Status of ocaml bindings

Hello list,

Since reading the kaleidoscope tutorial I have decided to play around with creating a language I've had in the back of my mind for some time. I would prefer not to write the front end in c or c++ though if it can be avoided. I read online that the ocaml bindings are distributed with llvm but are not always as up to date as the c or c++ bindings. Is this (still) the case? Is there anything that the c/c++ bindings can do that the ocaml ones cannot?

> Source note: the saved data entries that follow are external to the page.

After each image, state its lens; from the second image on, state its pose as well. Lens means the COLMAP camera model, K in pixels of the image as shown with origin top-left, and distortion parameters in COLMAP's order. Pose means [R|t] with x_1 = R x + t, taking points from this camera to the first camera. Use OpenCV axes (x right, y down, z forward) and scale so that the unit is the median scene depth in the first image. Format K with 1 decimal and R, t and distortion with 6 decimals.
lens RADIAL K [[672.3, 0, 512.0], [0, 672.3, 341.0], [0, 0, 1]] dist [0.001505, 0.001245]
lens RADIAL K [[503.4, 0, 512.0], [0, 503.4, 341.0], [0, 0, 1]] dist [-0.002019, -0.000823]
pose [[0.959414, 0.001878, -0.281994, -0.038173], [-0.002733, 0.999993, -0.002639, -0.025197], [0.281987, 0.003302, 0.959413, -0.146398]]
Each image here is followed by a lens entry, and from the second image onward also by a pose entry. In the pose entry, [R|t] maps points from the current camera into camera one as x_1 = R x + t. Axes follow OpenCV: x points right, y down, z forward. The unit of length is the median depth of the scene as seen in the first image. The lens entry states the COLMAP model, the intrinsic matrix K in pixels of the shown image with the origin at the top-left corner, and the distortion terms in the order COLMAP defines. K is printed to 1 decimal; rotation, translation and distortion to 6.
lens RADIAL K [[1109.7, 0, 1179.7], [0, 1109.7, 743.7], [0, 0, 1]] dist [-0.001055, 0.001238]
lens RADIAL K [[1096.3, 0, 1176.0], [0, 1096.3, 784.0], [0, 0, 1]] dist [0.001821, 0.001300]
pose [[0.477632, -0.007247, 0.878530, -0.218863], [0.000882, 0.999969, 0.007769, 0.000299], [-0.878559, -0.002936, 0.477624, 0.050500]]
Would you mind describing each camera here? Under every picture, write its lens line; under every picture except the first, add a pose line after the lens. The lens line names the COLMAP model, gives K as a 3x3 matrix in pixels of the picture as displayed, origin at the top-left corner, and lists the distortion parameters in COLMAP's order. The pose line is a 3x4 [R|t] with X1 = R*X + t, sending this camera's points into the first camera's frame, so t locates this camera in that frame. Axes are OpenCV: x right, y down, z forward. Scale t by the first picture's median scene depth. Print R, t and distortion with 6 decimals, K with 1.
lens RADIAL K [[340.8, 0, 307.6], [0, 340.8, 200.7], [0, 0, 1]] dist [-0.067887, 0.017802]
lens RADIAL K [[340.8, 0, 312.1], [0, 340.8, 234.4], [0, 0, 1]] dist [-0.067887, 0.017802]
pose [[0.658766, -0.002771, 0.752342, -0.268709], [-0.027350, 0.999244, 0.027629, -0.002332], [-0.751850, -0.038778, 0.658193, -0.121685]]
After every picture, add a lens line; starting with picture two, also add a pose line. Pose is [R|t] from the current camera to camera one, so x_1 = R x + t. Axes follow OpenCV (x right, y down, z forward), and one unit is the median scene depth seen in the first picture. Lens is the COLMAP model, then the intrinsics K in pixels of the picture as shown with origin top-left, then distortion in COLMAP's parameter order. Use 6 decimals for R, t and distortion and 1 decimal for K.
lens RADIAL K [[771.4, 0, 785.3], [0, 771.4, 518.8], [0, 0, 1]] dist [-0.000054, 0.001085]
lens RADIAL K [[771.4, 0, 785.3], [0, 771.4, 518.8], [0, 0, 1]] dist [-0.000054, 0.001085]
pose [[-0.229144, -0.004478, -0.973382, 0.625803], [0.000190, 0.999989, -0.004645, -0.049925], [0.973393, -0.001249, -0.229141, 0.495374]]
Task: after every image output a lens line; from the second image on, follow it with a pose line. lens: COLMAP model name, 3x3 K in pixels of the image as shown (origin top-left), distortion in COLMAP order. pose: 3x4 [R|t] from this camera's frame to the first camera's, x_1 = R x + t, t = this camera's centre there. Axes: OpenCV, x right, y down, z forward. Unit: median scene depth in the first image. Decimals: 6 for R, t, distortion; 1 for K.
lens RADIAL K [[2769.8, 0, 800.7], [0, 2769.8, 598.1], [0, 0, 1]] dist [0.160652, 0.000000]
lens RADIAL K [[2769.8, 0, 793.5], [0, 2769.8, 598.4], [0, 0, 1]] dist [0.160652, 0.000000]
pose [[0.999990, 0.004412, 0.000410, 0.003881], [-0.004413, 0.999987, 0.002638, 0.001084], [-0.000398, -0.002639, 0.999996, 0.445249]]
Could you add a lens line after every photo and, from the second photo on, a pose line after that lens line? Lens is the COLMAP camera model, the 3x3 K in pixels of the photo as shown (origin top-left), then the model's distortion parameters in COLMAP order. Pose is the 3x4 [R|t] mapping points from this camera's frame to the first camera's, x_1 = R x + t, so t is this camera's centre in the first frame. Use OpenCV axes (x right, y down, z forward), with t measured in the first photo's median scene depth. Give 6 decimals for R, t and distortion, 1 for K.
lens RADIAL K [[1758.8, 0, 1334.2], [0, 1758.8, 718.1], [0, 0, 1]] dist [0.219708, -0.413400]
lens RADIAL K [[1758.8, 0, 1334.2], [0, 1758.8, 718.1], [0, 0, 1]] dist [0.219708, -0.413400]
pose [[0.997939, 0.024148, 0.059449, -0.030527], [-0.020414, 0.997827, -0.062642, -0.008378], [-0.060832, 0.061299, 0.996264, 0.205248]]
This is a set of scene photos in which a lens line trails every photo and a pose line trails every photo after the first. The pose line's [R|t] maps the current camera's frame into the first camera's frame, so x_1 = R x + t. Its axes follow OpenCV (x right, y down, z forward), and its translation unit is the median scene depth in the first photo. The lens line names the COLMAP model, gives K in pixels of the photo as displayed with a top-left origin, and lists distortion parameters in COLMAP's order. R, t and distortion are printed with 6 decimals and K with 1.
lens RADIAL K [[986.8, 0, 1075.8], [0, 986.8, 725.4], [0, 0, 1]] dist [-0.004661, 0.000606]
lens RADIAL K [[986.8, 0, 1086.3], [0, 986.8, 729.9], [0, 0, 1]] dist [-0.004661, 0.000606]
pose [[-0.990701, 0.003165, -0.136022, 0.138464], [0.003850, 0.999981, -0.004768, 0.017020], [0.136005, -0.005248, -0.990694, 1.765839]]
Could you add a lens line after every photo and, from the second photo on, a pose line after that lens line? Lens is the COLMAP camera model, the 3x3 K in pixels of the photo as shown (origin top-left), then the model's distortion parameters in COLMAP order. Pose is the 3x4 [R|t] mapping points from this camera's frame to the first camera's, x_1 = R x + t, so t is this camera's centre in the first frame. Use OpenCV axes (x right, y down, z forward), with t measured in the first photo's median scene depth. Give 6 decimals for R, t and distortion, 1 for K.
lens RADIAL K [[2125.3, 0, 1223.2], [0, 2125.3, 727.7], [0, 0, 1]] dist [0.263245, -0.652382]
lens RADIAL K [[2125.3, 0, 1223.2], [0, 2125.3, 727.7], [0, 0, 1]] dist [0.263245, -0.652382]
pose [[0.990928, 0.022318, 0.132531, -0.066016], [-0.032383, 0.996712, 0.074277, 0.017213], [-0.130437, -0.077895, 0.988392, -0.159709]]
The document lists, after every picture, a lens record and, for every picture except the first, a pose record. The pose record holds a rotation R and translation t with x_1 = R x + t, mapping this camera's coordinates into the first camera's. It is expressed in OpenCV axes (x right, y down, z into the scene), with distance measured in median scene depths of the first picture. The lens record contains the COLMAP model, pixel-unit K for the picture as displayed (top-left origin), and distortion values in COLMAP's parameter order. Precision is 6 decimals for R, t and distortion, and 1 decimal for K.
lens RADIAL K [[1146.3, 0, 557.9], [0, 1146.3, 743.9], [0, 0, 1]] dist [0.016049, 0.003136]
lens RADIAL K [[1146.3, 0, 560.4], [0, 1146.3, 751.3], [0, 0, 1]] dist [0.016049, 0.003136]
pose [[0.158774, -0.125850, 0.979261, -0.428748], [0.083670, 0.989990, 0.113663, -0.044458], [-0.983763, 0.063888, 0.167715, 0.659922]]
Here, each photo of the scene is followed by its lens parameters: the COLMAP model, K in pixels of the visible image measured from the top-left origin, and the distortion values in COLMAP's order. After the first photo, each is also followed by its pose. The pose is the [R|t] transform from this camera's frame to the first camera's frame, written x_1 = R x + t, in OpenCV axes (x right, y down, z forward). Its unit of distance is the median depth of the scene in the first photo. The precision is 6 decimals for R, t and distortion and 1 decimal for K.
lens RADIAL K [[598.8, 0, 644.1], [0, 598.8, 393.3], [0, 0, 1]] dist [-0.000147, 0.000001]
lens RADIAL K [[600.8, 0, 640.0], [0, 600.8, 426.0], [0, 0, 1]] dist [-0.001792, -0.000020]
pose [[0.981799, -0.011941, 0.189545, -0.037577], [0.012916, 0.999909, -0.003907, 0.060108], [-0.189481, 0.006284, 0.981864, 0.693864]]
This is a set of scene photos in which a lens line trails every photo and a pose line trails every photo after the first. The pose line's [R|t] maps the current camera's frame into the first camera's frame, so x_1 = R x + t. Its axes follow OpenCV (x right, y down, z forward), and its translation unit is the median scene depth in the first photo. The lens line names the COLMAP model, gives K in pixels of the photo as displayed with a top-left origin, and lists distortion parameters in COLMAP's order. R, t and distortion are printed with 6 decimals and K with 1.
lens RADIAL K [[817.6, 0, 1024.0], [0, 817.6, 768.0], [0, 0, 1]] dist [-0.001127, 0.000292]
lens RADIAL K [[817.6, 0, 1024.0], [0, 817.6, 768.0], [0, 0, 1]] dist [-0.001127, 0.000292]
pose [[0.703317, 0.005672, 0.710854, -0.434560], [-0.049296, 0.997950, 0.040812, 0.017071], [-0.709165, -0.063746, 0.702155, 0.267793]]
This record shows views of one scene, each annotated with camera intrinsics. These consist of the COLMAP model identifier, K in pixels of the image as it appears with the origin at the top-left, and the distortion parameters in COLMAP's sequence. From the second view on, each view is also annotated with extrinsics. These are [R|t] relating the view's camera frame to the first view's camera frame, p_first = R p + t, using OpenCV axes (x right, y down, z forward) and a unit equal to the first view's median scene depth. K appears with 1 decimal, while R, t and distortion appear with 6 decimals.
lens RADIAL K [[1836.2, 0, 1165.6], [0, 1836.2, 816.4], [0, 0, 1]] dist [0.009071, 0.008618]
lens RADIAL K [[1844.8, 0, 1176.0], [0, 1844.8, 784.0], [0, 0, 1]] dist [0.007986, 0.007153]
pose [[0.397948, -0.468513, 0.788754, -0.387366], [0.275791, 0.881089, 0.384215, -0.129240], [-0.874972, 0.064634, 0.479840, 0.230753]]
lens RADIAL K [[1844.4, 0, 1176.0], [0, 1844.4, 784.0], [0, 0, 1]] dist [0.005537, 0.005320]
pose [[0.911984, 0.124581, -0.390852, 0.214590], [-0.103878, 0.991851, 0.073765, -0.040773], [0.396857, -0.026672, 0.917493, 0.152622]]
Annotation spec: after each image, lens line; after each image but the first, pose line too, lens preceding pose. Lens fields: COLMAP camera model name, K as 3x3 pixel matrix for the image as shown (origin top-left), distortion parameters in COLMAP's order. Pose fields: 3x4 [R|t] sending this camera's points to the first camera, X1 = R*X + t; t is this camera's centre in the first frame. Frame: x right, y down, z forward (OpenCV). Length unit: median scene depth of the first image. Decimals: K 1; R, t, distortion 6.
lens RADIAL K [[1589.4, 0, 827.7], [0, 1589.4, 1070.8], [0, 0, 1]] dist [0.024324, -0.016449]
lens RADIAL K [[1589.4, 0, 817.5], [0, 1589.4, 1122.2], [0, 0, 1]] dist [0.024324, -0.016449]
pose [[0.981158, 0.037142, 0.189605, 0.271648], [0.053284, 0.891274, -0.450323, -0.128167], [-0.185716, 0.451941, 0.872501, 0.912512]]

Thanks sincerely for your help,
Jason

Hello list,

Since reading the kaleidoscope tutorial I have decided to play around with creating a language I've had in the back of my mind for some time. I would prefer not to write the front end in c or c++ though if it can be avoided. I read online that the ocaml bindings are distributed with llvm but are not always as up to date as the c or c++ bindings. Is this (still) the case? Is there anything that the c/c++ bindings can do that the ocaml ones cannot?

The C++ objects (values, instructions, modules, ...) are opaque in
OCaml. To program them, we need to use the wrapped C++ interfaces for
these objects if there were, and we cannot 'pattern-match' these
objects. For example, the current OCaml bindings can let us build a
LLVM IR (the high-level source language can be translated into LLVM IR
with these interfaces), call any existing analysis or transformations.
To design a new pass in OCaml, it might need to expose more C++
primitives, so it is more convenient to program in C++ once we can
build IR from the source language with OCaml bindings. But I don't
know if there is an better way to expose C++ to OCaml.

Ok, thanks for your answer. I'm just looking to mostly do the front
end like is in the tutorial (plus some H&M type inference, but I
suppose llvm itself probably wont help much with that) so it sounds
like Ocaml could be enough for what I need.